**TASK PROMPT:**
Give back the data exactly, with no images.

**Stored records:**
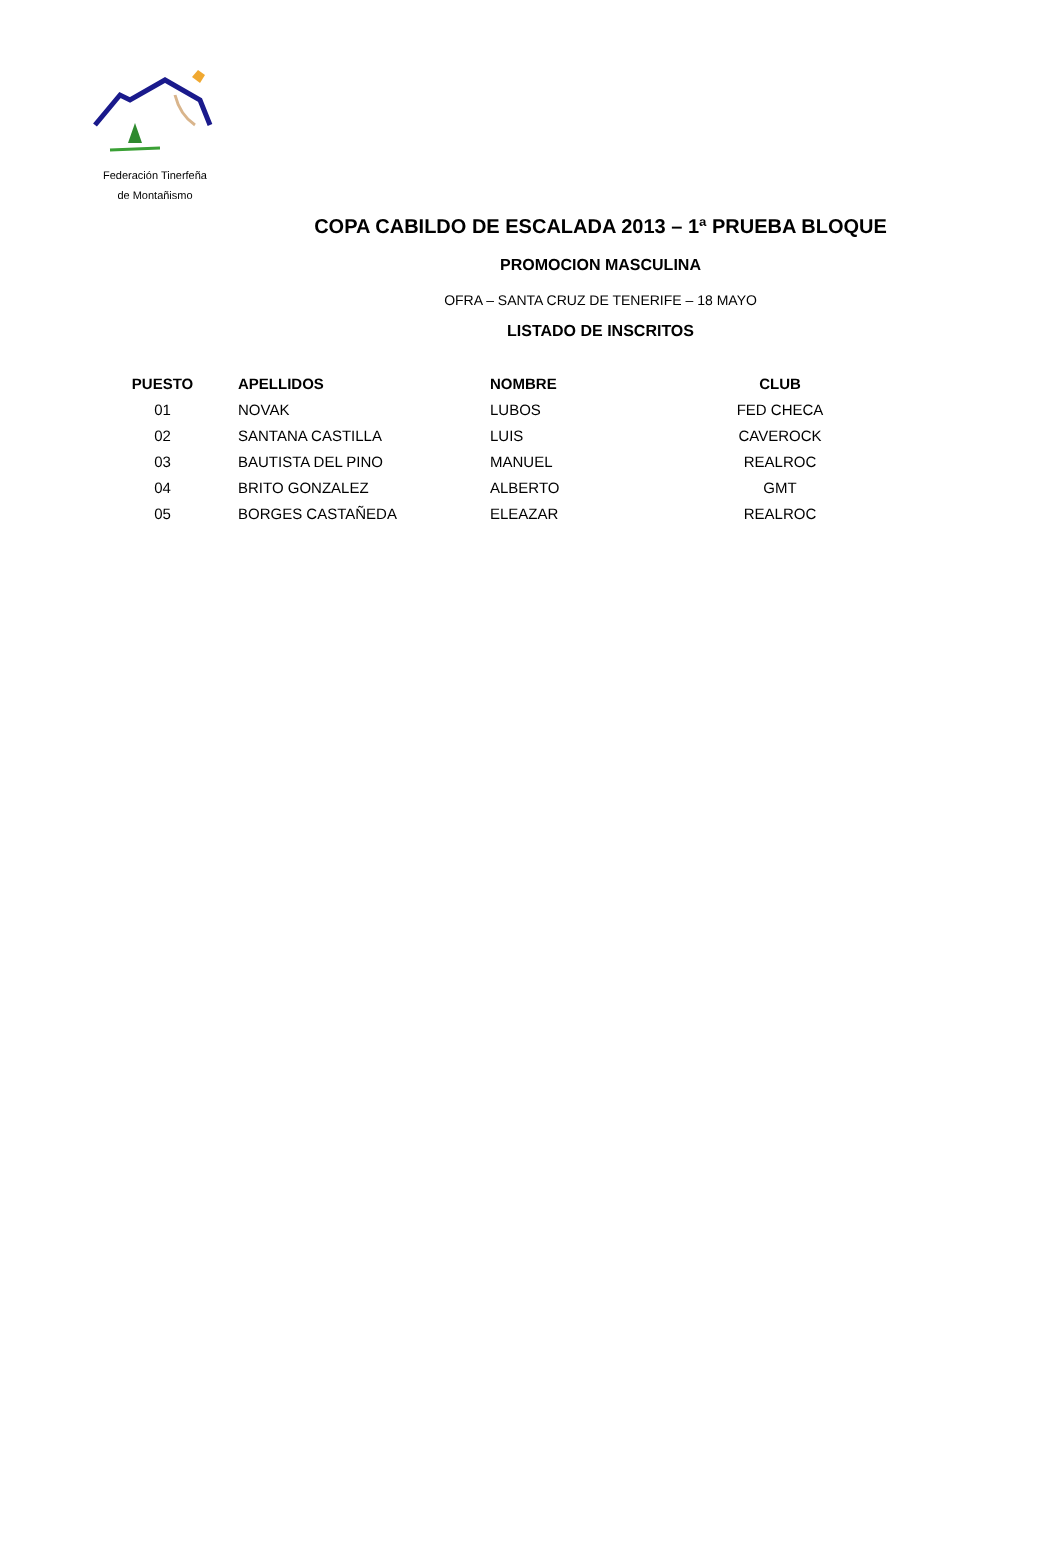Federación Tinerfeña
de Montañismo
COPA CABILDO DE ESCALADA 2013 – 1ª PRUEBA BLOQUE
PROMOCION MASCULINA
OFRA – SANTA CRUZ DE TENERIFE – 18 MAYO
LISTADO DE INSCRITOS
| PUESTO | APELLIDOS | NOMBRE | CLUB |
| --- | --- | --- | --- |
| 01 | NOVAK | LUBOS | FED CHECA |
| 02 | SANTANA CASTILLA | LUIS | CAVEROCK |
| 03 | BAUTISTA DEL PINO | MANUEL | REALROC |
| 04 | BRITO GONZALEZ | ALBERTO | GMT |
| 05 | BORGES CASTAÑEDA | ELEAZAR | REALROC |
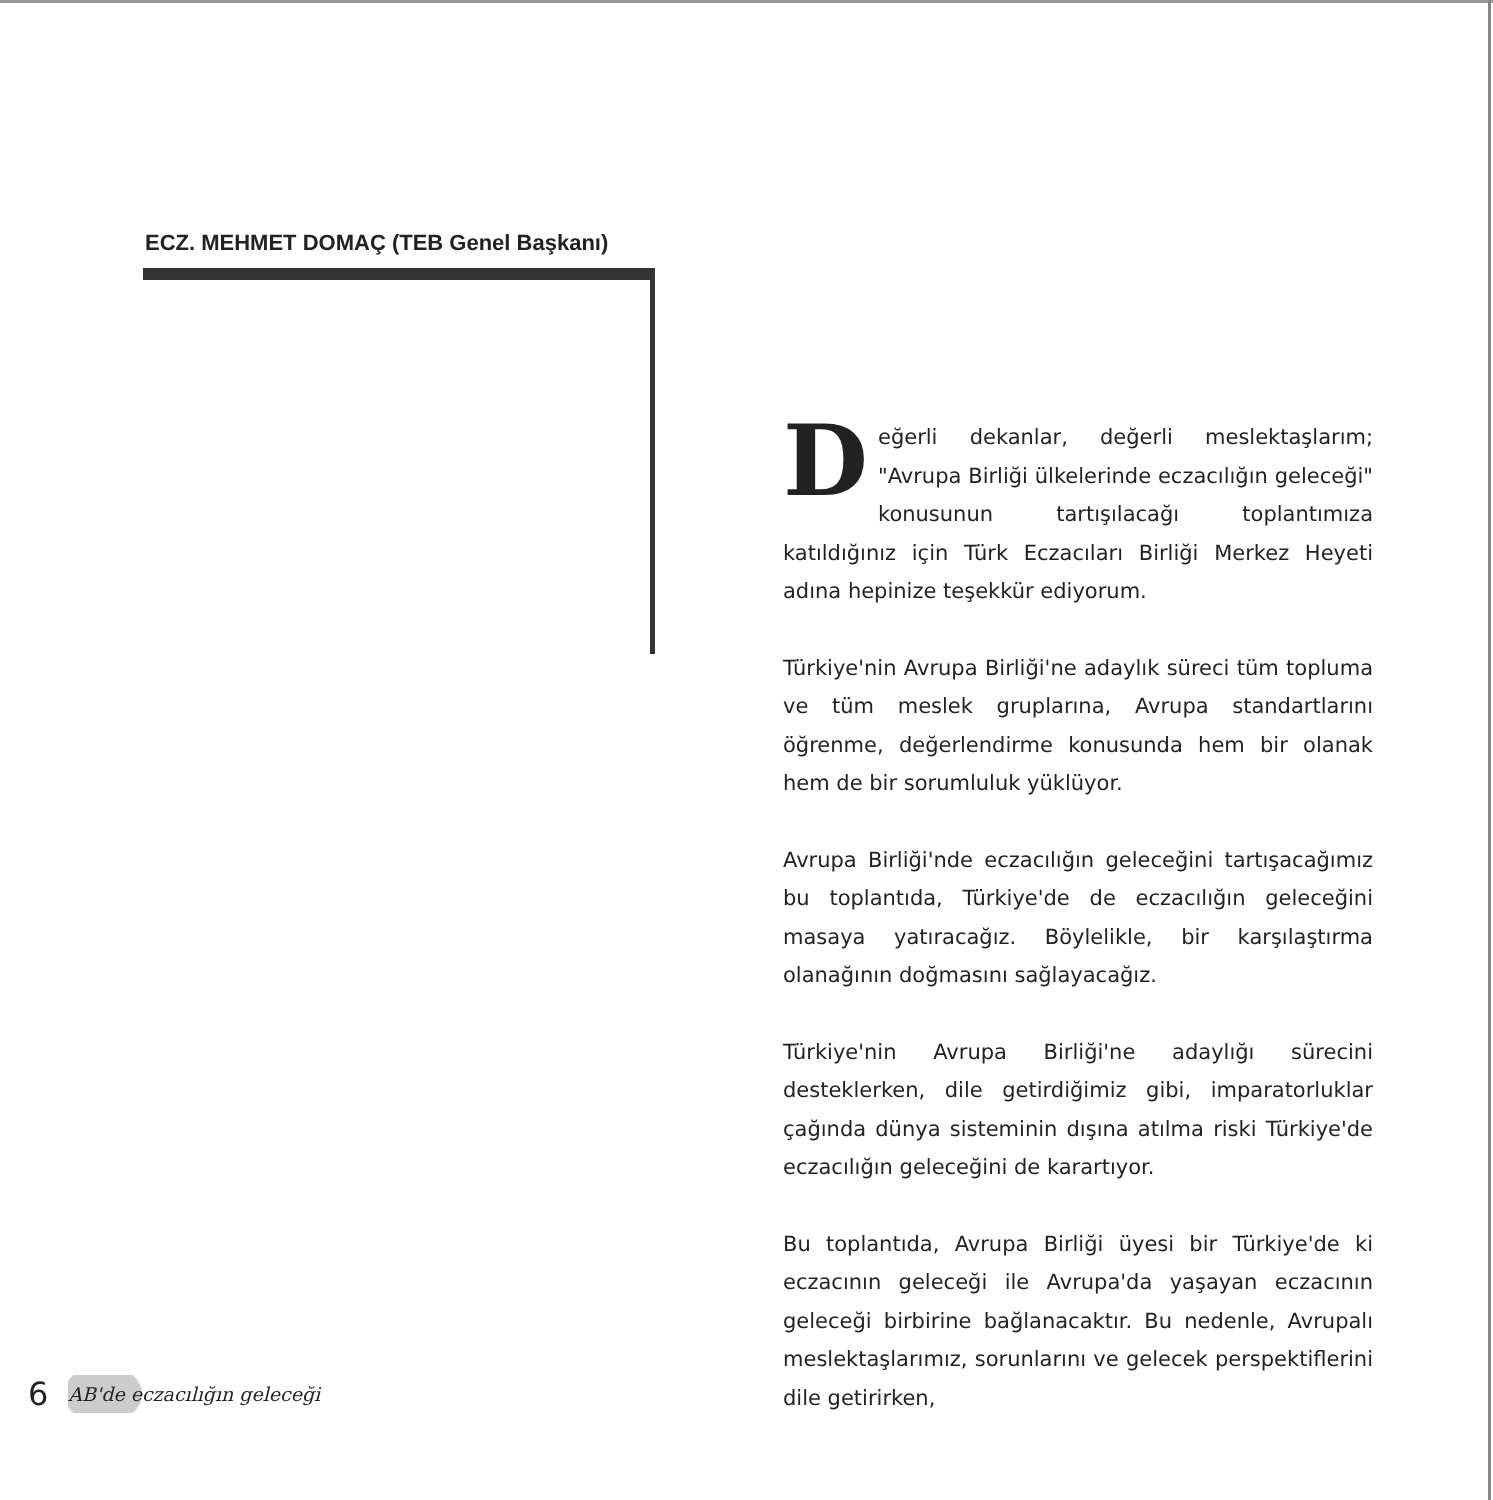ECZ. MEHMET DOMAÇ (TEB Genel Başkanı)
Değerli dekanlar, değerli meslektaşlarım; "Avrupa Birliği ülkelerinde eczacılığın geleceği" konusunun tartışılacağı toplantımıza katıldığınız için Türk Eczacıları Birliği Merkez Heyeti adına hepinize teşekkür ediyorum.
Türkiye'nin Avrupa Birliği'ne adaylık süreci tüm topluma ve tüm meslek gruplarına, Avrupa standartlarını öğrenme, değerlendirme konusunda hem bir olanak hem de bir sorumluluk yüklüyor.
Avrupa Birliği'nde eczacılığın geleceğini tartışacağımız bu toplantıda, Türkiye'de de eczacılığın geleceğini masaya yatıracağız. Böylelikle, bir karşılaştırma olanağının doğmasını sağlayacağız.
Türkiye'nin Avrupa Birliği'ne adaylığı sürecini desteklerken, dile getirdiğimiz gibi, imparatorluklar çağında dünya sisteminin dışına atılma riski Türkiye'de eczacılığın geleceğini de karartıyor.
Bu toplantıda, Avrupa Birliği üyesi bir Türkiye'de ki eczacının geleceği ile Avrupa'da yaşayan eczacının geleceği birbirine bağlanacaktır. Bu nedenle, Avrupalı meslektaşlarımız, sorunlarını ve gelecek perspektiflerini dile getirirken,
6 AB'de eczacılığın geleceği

**OUTPUT FOR THIS EXERCISE:**
Federación Tinerfeña
de Montañismo
COPA CABILDO DE ESCALADA 2013 – 1ª PRUEBA BLOQUE
PROMOCION MASCULINA
OFRA – SANTA CRUZ DE TENERIFE – 18 MAYO
LISTADO DE INSCRITOS
| PUESTO | APELLIDOS | NOMBRE | CLUB |
| --- | --- | --- | --- |
| 01 | NOVAK | LUBOS | FED CHECA |
| 02 | SANTANA CASTILLA | LUIS | CAVEROCK |
| 03 | BAUTISTA DEL PINO | MANUEL | REALROC |
| 04 | BRITO GONZALEZ | ALBERTO | GMT |
| 05 | BORGES CASTAÑEDA | ELEAZAR | REALROC |
ECZ. MEHMET DOMAÇ (TEB Genel Başkanı)
Değerli dekanlar, değerli meslektaşlarım; "Avrupa Birliği ülkelerinde eczacılığın geleceği" konusunun tartışılacağı toplantımıza katıldığınız için Türk Eczacıları Birliği Merkez Heyeti adına hepinize teşekkür ediyorum.
Türkiye'nin Avrupa Birliği'ne adaylık süreci tüm topluma ve tüm meslek gruplarına, Avrupa standartlarını öğrenme, değerlendirme konusunda hem bir olanak hem de bir sorumluluk yüklüyor.
Avrupa Birliği'nde eczacılığın geleceğini tartışacağımız bu toplantıda, Türkiye'de de eczacılığın geleceğini masaya yatıracağız. Böylelikle, bir karşılaştırma olanağının doğmasını sağlayacağız.
Türkiye'nin Avrupa Birliği'ne adaylığı sürecini desteklerken, dile getirdiğimiz gibi, imparatorluklar çağında dünya sisteminin dışına atılma riski Türkiye'de eczacılığın geleceğini de karartıyor.
Bu toplantıda, Avrupa Birliği üyesi bir Türkiye'de ki eczacının geleceği ile Avrupa'da yaşayan eczacının geleceği birbirine bağlanacaktır. Bu nedenle, Avrupalı meslektaşlarımız, sorunlarını ve gelecek perspektiflerini dile getirirken,
6 AB'de eczacılığın geleceği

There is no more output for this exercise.